Une seconde partie translationnelle permettant :
– De valider le potentiel des pVEs comme biomarqueurs en biopsie liquide (les pVEs sont détectables dans le sang et reflètent la tumeur d’origine et leur isolation/caractérisation ont déjà été mises au point). Dans la continuité de nos travaux sur les métastases cérébrales des cancers de sein, nous pouvons analyser les pVEs plasmatiques de patients afin de valider des signatures identifiées (protéines candidates) et développer des approches de détection ciblée (NTA à fluorescence, ELISA). Nous souhaitons, grâce à ces outils, détecter précocement le risque de métastases cérébrales et réaliser un suivi amélioré de la maladie auprès des patients.

– D’explorer des stratégies thérapeutiques ciblant les pVEs en inhibant leur biogenèse/sécrétion des pVEs (ex : voie Rab27 ou en neutralisant des protéines clés identifiées (technique adaptée selon la localisation subcellulaire des protéines identifiées). Cette seconde partie nous permettra d’identifier potentiellement de nouveaux biomarqueurs et cibles thérapeutiques circulants permettant l’amélioration de la survie et de la qualité de vie des patients.

 

Méthodologie et mise en œuvre :

Le projet est structuré en deux phases complémentaires et partiellement chevauchantes : (i) une phase fondamentale (Année 1 et 2) et (ii) une phase translationnelle (Année 2 et 3).

Année 1 (M1-M12)
– Identification des signatures et mise en place des modèles La première année est dédiée à la consolidation des résultats préliminaires et à l’identification des signatures spécifiques des pVEs.
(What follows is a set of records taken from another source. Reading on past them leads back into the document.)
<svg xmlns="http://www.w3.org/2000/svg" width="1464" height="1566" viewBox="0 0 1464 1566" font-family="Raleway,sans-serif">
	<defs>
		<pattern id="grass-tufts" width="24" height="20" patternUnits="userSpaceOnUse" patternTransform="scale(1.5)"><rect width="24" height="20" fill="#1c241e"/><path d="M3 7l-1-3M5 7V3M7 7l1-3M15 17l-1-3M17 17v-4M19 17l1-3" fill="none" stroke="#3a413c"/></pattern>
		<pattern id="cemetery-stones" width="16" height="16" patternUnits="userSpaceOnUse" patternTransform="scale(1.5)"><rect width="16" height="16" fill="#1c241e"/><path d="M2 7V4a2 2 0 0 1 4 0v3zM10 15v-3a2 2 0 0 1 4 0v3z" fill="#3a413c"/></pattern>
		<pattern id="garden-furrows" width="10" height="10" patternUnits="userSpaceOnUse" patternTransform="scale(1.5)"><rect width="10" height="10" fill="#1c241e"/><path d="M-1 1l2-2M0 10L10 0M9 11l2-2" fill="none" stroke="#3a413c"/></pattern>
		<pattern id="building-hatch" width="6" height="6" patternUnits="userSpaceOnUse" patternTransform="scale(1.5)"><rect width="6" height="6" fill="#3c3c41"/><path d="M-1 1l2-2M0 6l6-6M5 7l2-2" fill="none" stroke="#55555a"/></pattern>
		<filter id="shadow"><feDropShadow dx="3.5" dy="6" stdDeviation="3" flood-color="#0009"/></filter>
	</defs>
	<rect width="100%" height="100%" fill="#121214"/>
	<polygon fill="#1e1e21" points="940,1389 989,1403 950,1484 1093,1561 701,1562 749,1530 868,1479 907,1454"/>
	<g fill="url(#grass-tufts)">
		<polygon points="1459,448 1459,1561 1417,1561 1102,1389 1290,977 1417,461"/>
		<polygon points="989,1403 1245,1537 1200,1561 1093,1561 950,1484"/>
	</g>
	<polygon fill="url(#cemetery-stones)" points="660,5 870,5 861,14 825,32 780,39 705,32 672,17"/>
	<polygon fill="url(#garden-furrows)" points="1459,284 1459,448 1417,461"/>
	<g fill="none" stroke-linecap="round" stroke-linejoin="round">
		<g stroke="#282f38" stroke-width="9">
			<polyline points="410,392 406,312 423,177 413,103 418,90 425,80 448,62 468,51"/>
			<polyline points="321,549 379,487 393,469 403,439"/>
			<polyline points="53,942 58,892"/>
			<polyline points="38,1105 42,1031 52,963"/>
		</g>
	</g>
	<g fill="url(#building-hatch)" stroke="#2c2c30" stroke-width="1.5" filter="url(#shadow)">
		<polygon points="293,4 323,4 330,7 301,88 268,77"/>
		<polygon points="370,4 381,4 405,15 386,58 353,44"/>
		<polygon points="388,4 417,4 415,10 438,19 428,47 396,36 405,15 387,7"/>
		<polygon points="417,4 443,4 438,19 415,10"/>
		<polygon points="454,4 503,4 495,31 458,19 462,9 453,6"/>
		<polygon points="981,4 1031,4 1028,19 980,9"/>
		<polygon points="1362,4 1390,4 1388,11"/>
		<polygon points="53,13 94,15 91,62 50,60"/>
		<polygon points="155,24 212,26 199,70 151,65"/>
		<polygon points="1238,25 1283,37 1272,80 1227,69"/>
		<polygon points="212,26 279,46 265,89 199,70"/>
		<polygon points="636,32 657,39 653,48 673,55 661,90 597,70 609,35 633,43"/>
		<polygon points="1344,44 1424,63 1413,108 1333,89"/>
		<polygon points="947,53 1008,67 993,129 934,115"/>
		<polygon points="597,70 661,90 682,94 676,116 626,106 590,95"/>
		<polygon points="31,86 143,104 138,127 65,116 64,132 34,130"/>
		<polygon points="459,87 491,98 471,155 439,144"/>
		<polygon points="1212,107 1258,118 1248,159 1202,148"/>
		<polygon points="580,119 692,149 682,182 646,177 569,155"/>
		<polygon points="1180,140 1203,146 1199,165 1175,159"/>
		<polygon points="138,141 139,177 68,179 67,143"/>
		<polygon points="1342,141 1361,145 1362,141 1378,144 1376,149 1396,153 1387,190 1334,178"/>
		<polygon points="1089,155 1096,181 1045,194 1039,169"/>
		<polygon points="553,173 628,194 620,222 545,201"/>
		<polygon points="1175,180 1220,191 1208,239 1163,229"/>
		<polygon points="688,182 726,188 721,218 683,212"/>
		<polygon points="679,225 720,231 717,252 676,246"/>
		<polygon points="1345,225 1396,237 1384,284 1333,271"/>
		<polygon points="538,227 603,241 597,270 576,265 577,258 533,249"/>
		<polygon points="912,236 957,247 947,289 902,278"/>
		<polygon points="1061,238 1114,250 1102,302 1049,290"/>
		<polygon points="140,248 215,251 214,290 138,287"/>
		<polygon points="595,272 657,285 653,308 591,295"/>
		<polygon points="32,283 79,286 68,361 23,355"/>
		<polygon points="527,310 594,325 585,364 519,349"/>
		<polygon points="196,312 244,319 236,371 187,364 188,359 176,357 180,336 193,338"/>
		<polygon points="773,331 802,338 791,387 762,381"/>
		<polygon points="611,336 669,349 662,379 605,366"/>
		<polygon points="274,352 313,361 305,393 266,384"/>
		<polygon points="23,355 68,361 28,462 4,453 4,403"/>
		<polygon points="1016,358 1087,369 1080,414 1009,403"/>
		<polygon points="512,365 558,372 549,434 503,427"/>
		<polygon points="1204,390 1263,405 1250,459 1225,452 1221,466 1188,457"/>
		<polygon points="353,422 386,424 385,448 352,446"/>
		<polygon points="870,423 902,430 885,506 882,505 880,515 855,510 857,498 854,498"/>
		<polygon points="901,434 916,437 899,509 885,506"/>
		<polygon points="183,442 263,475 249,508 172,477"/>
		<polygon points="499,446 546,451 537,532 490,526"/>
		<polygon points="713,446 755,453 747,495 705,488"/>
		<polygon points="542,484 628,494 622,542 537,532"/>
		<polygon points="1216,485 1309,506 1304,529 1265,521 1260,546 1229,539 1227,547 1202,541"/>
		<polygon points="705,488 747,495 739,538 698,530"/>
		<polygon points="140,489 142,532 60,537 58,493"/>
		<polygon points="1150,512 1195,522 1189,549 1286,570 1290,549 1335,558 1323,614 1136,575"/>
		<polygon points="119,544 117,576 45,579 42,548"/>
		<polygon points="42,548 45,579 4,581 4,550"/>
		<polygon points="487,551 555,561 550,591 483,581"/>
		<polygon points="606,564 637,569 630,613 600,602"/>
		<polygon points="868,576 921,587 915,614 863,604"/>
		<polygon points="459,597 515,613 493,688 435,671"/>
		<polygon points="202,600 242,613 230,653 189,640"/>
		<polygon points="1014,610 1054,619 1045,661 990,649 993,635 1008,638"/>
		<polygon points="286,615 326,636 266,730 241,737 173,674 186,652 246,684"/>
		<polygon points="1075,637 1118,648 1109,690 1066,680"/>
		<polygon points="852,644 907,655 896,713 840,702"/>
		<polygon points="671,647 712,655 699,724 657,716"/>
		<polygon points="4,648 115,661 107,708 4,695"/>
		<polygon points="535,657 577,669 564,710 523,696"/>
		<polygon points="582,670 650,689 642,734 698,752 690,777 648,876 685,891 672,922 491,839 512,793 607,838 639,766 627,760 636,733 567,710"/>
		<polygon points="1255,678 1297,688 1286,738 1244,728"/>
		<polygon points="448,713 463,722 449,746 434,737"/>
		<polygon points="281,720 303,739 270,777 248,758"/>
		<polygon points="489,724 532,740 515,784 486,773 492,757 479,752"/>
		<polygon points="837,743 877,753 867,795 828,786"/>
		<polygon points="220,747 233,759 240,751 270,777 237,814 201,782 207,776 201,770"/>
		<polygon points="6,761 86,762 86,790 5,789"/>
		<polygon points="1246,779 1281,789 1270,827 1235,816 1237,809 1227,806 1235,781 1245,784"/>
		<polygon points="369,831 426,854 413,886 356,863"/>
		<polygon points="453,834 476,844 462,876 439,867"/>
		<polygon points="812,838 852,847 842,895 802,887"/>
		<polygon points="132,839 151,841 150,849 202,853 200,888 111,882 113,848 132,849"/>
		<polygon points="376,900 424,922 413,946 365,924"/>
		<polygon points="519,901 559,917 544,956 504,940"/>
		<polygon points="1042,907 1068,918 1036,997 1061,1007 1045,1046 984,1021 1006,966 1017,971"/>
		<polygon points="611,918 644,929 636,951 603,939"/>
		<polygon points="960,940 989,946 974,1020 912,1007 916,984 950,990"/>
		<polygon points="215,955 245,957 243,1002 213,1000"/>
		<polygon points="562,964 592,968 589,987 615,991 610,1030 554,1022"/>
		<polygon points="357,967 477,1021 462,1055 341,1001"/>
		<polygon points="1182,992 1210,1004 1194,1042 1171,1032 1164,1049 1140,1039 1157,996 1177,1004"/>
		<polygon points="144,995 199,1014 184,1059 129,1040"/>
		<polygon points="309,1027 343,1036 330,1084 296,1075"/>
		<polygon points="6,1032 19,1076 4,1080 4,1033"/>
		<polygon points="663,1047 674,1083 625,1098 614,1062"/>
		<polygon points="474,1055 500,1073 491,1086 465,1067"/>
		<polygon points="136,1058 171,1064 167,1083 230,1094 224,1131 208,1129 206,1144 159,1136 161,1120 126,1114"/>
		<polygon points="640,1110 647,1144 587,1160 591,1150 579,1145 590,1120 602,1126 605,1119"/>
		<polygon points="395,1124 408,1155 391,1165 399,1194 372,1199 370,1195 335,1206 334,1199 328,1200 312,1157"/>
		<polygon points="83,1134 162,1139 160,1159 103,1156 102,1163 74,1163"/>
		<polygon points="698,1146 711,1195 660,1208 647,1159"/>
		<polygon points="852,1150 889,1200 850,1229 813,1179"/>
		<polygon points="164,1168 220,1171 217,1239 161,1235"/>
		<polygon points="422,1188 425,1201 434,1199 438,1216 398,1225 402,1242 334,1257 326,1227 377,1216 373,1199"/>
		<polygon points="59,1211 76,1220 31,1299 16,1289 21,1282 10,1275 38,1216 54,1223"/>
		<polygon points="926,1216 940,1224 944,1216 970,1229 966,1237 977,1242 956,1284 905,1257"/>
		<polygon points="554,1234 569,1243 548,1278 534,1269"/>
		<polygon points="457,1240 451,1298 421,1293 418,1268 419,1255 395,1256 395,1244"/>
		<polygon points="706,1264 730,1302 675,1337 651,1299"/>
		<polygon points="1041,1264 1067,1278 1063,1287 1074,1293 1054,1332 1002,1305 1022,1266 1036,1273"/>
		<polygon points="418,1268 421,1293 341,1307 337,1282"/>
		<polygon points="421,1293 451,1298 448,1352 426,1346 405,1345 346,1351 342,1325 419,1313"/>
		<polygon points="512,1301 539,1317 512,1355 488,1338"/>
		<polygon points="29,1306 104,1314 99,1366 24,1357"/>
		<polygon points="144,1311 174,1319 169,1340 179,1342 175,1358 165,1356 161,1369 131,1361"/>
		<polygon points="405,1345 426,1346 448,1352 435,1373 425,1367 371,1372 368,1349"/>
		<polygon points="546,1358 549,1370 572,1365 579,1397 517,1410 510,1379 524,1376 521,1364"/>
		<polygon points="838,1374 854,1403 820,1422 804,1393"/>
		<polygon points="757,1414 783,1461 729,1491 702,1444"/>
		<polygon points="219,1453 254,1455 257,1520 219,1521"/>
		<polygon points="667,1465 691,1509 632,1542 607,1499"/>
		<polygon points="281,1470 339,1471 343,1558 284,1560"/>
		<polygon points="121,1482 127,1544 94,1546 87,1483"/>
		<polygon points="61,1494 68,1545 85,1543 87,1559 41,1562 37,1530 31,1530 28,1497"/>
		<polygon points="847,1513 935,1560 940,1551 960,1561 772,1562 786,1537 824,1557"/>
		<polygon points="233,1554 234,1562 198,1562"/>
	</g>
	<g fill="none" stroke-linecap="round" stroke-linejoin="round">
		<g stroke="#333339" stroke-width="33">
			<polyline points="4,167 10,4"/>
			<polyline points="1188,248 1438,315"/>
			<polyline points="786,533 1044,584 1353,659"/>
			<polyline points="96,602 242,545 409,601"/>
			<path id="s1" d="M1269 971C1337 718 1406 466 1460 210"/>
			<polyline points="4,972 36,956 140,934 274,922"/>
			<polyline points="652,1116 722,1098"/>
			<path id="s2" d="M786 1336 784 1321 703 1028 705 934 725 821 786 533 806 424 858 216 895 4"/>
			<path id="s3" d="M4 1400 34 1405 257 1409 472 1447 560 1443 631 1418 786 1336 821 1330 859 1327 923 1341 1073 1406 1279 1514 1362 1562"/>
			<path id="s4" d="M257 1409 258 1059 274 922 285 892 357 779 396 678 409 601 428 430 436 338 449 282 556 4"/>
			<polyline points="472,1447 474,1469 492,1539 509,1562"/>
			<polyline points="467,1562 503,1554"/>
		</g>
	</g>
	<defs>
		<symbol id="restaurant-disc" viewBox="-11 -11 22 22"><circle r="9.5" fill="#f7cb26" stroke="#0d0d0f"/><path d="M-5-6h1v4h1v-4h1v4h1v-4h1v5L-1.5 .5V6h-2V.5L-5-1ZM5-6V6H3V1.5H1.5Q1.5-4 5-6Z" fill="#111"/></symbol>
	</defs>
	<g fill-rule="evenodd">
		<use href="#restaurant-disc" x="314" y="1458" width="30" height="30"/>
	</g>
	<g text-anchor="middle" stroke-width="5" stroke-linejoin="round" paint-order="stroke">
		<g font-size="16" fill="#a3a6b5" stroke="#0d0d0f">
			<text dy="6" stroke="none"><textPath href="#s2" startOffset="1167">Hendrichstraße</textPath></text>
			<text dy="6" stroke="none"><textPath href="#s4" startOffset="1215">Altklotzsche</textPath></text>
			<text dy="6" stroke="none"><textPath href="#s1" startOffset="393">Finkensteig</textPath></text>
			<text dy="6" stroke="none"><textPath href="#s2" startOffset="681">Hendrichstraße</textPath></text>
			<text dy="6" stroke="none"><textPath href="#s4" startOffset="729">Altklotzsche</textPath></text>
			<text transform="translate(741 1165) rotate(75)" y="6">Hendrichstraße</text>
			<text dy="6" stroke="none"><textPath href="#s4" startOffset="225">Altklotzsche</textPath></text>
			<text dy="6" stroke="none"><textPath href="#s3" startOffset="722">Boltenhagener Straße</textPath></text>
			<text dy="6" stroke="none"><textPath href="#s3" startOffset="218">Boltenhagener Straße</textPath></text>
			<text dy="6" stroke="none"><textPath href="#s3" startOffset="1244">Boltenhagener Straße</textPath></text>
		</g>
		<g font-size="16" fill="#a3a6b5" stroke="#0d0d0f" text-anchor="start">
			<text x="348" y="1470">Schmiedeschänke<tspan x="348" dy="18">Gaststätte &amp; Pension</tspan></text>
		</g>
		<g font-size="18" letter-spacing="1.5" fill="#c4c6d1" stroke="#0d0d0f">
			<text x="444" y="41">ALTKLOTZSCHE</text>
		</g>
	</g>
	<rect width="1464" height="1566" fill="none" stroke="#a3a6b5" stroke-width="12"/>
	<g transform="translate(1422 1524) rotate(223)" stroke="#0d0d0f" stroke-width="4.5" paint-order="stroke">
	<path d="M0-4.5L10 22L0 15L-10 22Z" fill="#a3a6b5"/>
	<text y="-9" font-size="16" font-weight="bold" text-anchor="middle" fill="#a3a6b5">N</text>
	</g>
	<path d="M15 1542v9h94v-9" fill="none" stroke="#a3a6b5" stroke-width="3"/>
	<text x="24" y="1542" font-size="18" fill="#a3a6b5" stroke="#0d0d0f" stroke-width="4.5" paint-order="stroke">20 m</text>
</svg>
M0–M3 : Mise en place des modèles
– Expansion et validation du panel de lignées (BM-SC-CRC, lignées primaires, métastatiques non cérébrales)
– Production et purification des pVEs avant traitement des cellules M3–M9 : Analyses -omiques et identification des signatures
– Traitements sur cellules cibles avec des pVEs de BM-SC-CRC
– Analyses transcriptomiques et protéomiques comparatives des cellules traitées
– Analyses bioinformatiques (clustering hiérarchique ontologie génique et analyse d’enrichissement fonctionnel)

M6–M12 : Premières validations fonctionnelles
– Tests fonctionnels sur cellules cibles (sphéroïdes, plasticité tumorale)
– Début des études mécanistiques (ciblage de protéines candidates)

Année 2 (M13–M24) – Mécanismes et barrière hémato-encéphalique
Cette phase vise à approfondir les mécanismes et à intégrer la dimension cerveau (BHE + in vivo).

M13–M18 : Décryptage mécanistique approfondi
– Études de reprogrammation épigénétique (méthylome sur puce EPICv2)
– Traçage des pVEs et de leur contenu dans les cellules cibles in vitro et in vivo (suivi in vivo grâce à la luminescence)

M15–M24 : Étude de la barrière hémato-encéphalique
– Modèles in vitro de BHE (perméabilité, jonctions serrées)
– Analyses de l’effet des pVEs sur cellules endothéliales cérébrales
– Début des expériences in vivo (+/- injection systémique de pVEs pour préparer la potentielle niche métastatique cérébrale puis injection systémique de nos lignées de patients)

Année 3 (M25–M36) – Translation clinique et valorisation
Cette dernière phase vise à valoriser les résultats en biomarqueurs et cibles thérapeutiques.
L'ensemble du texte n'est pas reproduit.